When a federal government lawsuit over Massey Energy Co. water pollution violations hit the courtroom in May 2007, it was big news.
U.S. Environmental Protection Agency lawyers cited thousands of water permit problems, enough to amount to 28 violations per day over a six-year period.
Most of the federal government’s lawsuit was based on self-monitoring pollution reports Massey subsidiaries filed every month with the state Department of Environmental Protection.
But for nearly five years, DEP officials had not been looking at the reports. Inspectors didn’t print them out and read them. Enforcement staffers didn’t study them on computer spreadsheets.
And the problem wasn’t confined to Massey. DEP gave the entire coal industry a pass.
“The cop was clearly asleep for years,” said Pat Parenteau, an environmental law professor at the Vermont Law School. “It is really an indictment of the enforcement program.”
Despite efforts by DEP to improve, the agency is still about a year behind in reviewing the coal industry’s pollution reports, officials said last week. And the agency has not issued any citations or assessed fines for any violations discovered on reports it reviewed for late 2006 and early 2007.
“That doesn’t mean that we won’t,” said Jeff McCormick, the DEP mining division’s assistant director for enforcement. “It just means that we haven’t.”
Last week, the whole issue came up again, when EPA settled its lawsuit against Massey for $20 million in fines and the promise that the company will do much more to prevent future violations.
Environmental groups were quick to point out that federal regulators had stepped in to go after Massey for violations that DEP had not cited.
“Imagine letting the Bush administration be tougher environmental enforcers,” said Joe Lovett, a lawyer and executive director of the Appalachian Center for the Economy and the Environment. “It’s astounding that the state agency with the primary responsibility for enforcing the Clean Water Act didn’t do anything about this problem, and left it to the federal government.”
In the case of Massey, it’s not as if the state DEP has never taken any enforcement action.
Over the years, DEP inspectors have engaged in various running battles with the Richmond, Va.-based company, especially over a series of coal-slurry spills in the Coal River watershed. In April 2006, DEP Secretary Stephanie Timmermeyer approved a deal that settled hundreds of violations and five major state lawsuits against Massey for $1.4 million. Citizen groups harshly criticized the settlement, saying the fine was far too low.
But the EPA lawsuit revealed what DEP mining director Randy Huffman said was a “major hole” in the DEP’s program to regulate the coal industry.
Like most environmental laws, the federal Clean Water Act relies in large part on industry to regulate itself.
Every month, companies that hold pollution discharge permits must take samples, and analyze the amount of various pollutants in their discharges. The companies then file those reports with state regulators and, sometimes, with the federal government.
The reports are called Discharge Monitoring Reports, or DMRs. Experts consider them the most basic tool for enforcing water pollution limits that are meant to keep rivers and streams clean.

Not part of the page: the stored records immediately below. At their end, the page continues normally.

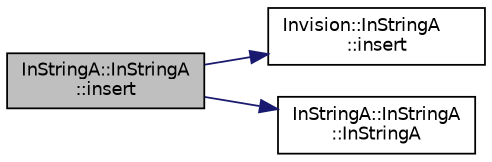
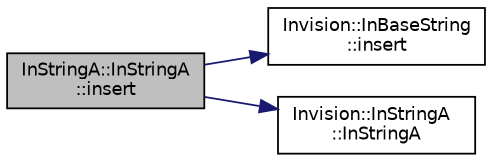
  digraph {
    rankdir=LR
    node [color=black fillcolor=white fontname=Helvetica fontsize=10 shape=record style=filled]
    edge [color=midnightblue fontname=Helvetica fontsize=10 labelfontname=Helvetica labelfontsize=10 style=solid]
    n1 [fillcolor=grey75 fontcolor=black height=0.2 label="InStringA::InStringA\l::insert" width=0.4]
-   n2 [height=0.2 label="Invision::InStringA\l::insert" width=0.4]
-   n3 [height=0.2 label="InStringA::InStringA\l::InStringA" width=0.4]
+   n2 [height=0.2 label="Invision::InBaseString\l::insert" width=0.4]
+   n3 [height=0.2 label="Invision::InStringA\l::InStringA" width=0.4]
    n1 -> n2
    n1 -> n3
  }
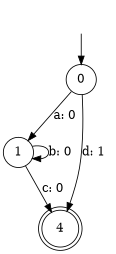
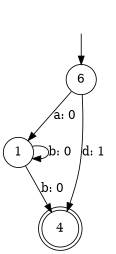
  digraph {
    rankdir=TB
    node [shape=circle]
    initial [style=invis width=0 shape=""]
-   n2 [label=0]
+   n2 [label=6]
    n3 [label=1]
    n4 [label=4 shape=doublecircle]
    initial -> n2
    n2 -> n3 [label="a: 0"]
    n2 -> n4 [label="d: 1"]
    n3 -> n3 [label="b: 0"]
-   n3 -> n4 [label="c: 0"]
+   n3 -> n4 [label="b: 0"]
  }
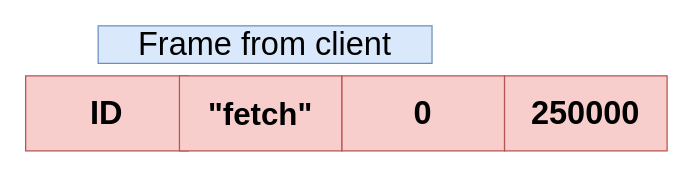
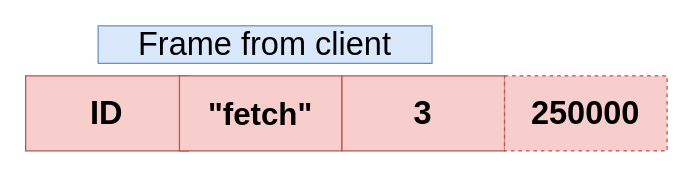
  <mxCell id="0" />
  <mxCell id="1" parent="0" />
  <mxCell id="2" value="ID" style="rounded=0;whiteSpace=wrap;html=1;fontStyle=1;fontSize=26;fillColor=#f8cecc;strokeColor=#b85450;" vertex="1" parent="1"><mxGeometry x="20" y="60" width="130" height="60" as="geometry" /></mxCell>
  <mxCell id="3" value="&quot;fetch&quot;" style="rounded=0;whiteSpace=wrap;html=1;fontStyle=1;fontSize=25;fillColor=#f8cecc;strokeColor=#b85450;" vertex="1" parent="1"><mxGeometry x="143" y="60" width="130" height="60" as="geometry" /></mxCell>
- <mxCell id="4" value="0" style="rounded=0;whiteSpace=wrap;html=1;fontStyle=1;fontSize=26;fillColor=#f8cecc;strokeColor=#b85450;" vertex="1" parent="1"><mxGeometry x="273" y="60" width="130" height="60" as="geometry" /></mxCell>
- <mxCell id="5" value="250000" style="rounded=0;whiteSpace=wrap;html=1;fontStyle=1;fontSize=26;fillColor=#f8cecc;strokeColor=#b85450;" vertex="1" parent="1"><mxGeometry x="403" y="60" width="130" height="60" as="geometry" /></mxCell>
+ <mxCell id="4" value="3" style="rounded=0;whiteSpace=wrap;html=1;fontStyle=1;fontSize=26;fillColor=#f8cecc;strokeColor=#b85450;" vertex="1" parent="1"><mxGeometry x="273" y="60" width="130" height="60" as="geometry" /></mxCell>
+ <mxCell id="5" value="250000" style="rounded=0;whiteSpace=wrap;html=1;fontStyle=1;fontSize=26;fillColor=#f8cecc;strokeColor=#b85450;dashed=1;" vertex="1" parent="1"><mxGeometry x="403" y="60" width="130" height="60" as="geometry" /></mxCell>
  <mxCell id="6" value="Frame from client" style="text;html=1;align=center;verticalAlign=middle;whiteSpace=wrap;rounded=0;fontSize=26;fillColor=#dae8fc;strokeColor=#6c8ebf;" vertex="1" parent="1"><mxGeometry x="78" y="20" width="267" height="30" as="geometry" /></mxCell>
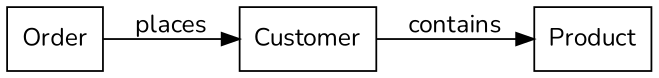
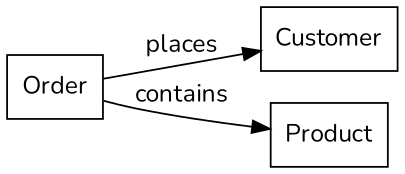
  digraph {
    fontname=Nunito
    rankdir=LR
    node [fontname=Nunito shape=box]
    edge [fontname=Nunito]
    n1 [label=Customer]
    n2 [label=Order]
    n3 [label=Product]
    n2 -> n1 [label=places]
-   n1 -> n3 [label=contains]
+   n2 -> n3 [label=contains]
  }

For a four- to five-year period, though, DEP officials stopped reviewing DMRs filed by coal companies. No one at DEP has been able to explain exactly why.
“For whatever reason, we were not getting it done,” Huffman said. “There was a glitch and they got off track with it.”
Huffman said that he found out about the problem when he took over the mining division in May 2005. He said he quickly told staffers to fix the situation.
The effort took longer than Huffman had hoped. But by mid-2006, the agency had written new computer programs to review DMRs and spit out letters warning operations when their reports showed violations.
It’s still not clear exactly how many violations DEP missed during the period it did not review DMRs. One effort by DEP to estimate the figure found more than 25,000 violations. Some agency staffers say that the number may be much larger. Others say the figure is smaller.
When the EPA-Massey settlement was announced last week, Huffman said that his agency had resolved its problem and was now reviewing coal industry pollution reports.
Huffman said that DEP has no plans to go back and cite companies for previous violations that weren’t discovered during the period when the agency was not reviewing discharge reports.
But, Huffman said, actions were being taken for new violations. He said he didn’t know how many violations the agency had found, or what kind of penalties had been assessed.
On Friday, McCormick said that in the last two years, DEP has run only three quarterly computer studies of coal industry DMRs. Those were for the third and fourth quarters of the 2006 calendar year and for the first quarter of the 2007 calendar year.
McCormick said he could not provide a figure for how many violations were listed in those three studies.
Operators with violations received letters notifying them of the problems, McCormick said, but no monetary penalties have been sought from any mining companies.
McCormick said that DEP’s current plan is to fine companies only when an agency inspector takes a water sample that shows a violation. No fines are being issued for violations on DMRs, he said.
“That practice negates the whole purpose of the self-monitoring system and makes it much harder to detect and deter a violation,” said Jim Hecker, environmental enforcement director for the group Public Justice. “It reduces the statistical likelihood of catching and punishing a violation, because inspectors are on site taking samples less often than the required permittee sampling frequency.”